-- INPUT DATA follows --
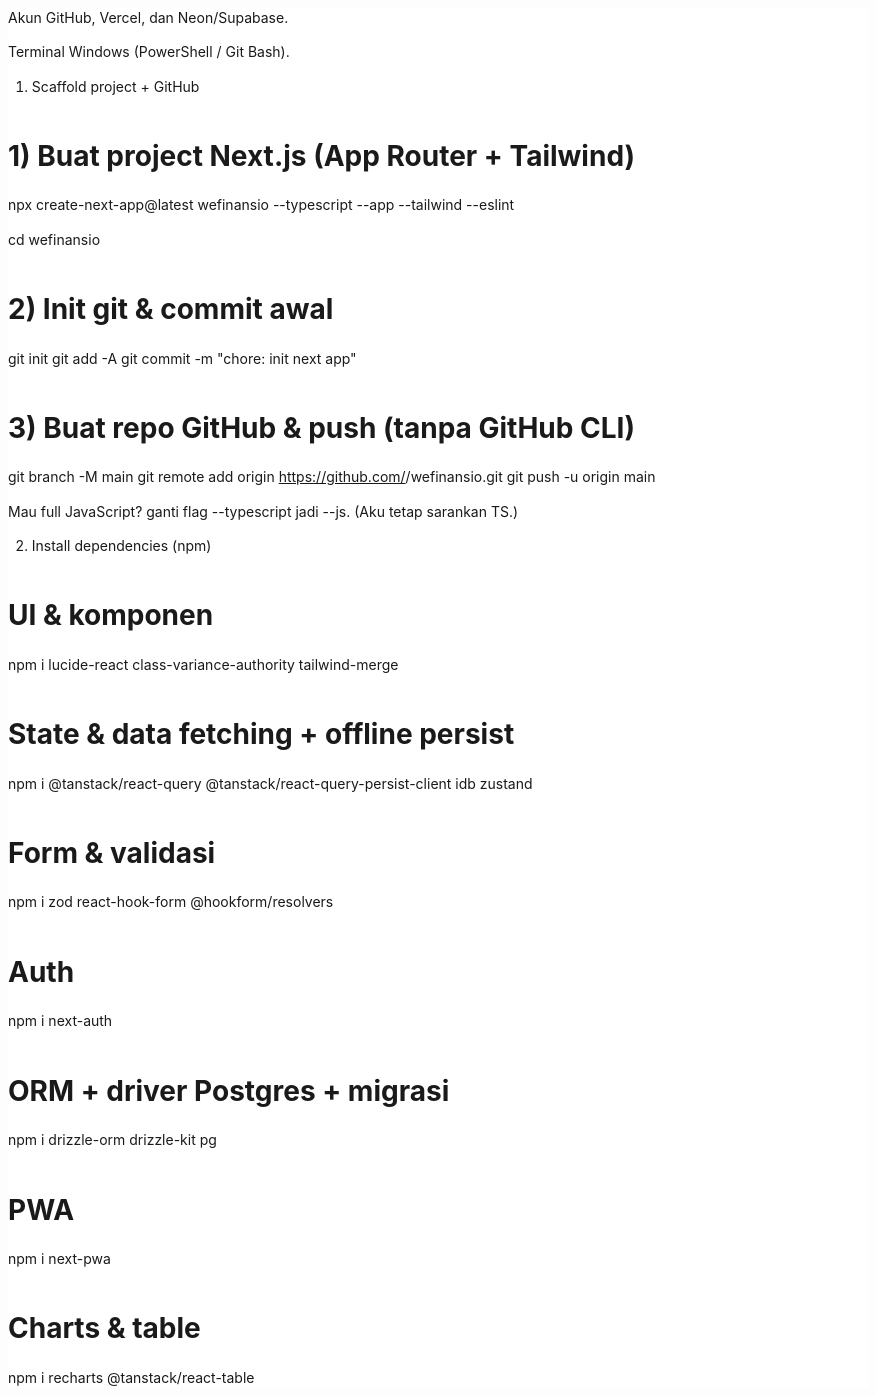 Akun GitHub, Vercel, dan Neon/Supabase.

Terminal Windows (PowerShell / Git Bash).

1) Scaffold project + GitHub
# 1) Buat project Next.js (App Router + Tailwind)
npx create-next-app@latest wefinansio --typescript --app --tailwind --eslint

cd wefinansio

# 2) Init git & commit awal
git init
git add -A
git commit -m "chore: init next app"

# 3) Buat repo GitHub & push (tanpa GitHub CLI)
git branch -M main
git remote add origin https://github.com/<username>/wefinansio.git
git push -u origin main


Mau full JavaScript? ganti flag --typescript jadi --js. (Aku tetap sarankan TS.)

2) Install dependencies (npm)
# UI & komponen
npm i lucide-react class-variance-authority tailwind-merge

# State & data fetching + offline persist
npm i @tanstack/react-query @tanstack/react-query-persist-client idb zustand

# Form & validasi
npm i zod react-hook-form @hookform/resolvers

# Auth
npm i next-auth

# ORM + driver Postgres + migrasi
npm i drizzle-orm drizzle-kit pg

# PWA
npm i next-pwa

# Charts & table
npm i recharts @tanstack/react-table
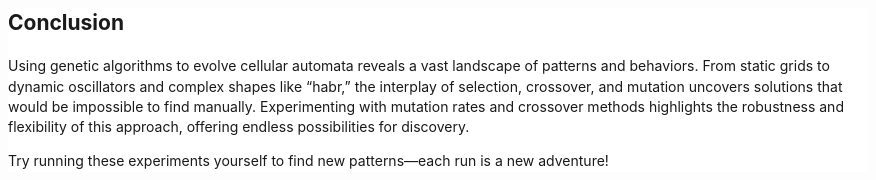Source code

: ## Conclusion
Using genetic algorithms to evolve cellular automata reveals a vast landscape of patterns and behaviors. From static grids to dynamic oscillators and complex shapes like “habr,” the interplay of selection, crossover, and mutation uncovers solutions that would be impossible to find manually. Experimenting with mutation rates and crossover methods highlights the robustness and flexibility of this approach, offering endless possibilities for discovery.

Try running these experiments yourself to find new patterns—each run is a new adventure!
-- INPUT DATA concluded --
Find every line in the records above that contains the string "origin", treating uppercase and lowercase as different, and copy each of those lines.

EXERCISE SOLUTION:
git remote add origin https://github.com/<username>/wefinansio.git
git push -u origin main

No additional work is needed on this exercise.